For each entry below, write an exact copy and leave out the images.

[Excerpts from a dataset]

********************

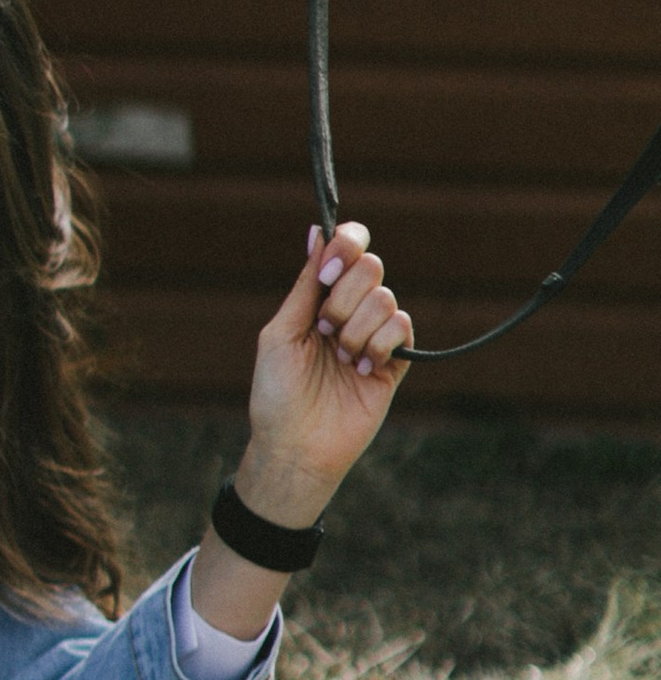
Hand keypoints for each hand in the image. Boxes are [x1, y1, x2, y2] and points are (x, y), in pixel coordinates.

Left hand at [242, 221, 413, 514]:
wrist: (295, 446)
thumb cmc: (277, 393)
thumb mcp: (281, 332)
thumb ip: (306, 284)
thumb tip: (316, 232)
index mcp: (320, 298)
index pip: (349, 248)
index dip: (346, 246)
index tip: (328, 274)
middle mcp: (350, 311)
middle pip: (371, 267)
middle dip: (344, 299)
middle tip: (324, 332)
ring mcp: (374, 335)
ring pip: (385, 298)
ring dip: (356, 330)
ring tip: (340, 360)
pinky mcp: (396, 361)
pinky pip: (403, 326)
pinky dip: (380, 345)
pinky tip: (362, 371)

********************

Result of the exercise
Hand keypoints for each hand in the image. Boxes are [x1, y1, x2, y2] and points are (x, y), in pixel coordinates.

Left hand at [242, 221, 413, 514]:
wrist: (295, 446)
thumb cmc: (277, 393)
thumb mcp: (281, 332)
thumb ip: (306, 284)
thumb tip: (316, 232)
index mcp: (320, 298)
index pip: (349, 248)
index dip: (346, 246)
index tip: (328, 274)
middle mcp: (350, 311)
middle pip: (371, 267)
middle dip: (344, 299)
middle tip: (324, 332)
ring mcp: (374, 335)
ring pip: (385, 298)
ring dip: (356, 330)
ring tip: (340, 360)
pinky mcp: (396, 361)
pinky pip: (403, 326)
pinky dip: (380, 345)
pinky tip: (362, 371)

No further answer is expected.